[Opening Records supplied section]
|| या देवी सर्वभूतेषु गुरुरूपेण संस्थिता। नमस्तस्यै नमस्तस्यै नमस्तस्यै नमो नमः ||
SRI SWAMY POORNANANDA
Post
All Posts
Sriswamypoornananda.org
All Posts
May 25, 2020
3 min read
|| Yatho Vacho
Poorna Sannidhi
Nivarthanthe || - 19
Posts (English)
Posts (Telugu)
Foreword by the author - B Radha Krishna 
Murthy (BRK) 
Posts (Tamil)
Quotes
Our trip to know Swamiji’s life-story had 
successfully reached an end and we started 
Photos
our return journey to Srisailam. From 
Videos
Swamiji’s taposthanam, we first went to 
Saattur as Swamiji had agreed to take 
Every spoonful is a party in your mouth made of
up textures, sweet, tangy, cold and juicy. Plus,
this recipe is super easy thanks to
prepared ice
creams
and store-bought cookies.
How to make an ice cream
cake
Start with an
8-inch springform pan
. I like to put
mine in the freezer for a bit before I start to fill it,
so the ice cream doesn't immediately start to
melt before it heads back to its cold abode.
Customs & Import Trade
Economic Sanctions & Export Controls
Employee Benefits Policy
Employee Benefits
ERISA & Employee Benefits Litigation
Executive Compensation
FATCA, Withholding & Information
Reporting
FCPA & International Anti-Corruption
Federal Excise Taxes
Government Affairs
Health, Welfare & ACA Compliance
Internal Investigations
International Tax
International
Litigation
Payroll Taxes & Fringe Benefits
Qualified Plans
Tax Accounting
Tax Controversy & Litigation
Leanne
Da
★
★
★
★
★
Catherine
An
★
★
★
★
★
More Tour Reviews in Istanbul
[Closing Records supplied section]
[Opening Records supplied section]
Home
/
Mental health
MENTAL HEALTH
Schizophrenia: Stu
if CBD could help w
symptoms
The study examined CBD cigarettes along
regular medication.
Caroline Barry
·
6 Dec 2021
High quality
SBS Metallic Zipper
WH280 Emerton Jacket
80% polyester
[Closing Records supplied section]
Return only those lines of the records that contain the string "Benefits".

Response to the task:
Employee Benefits Policy
Employee Benefits
ERISA & Employee Benefits Litigation
Payroll Taxes & Fringe Benefits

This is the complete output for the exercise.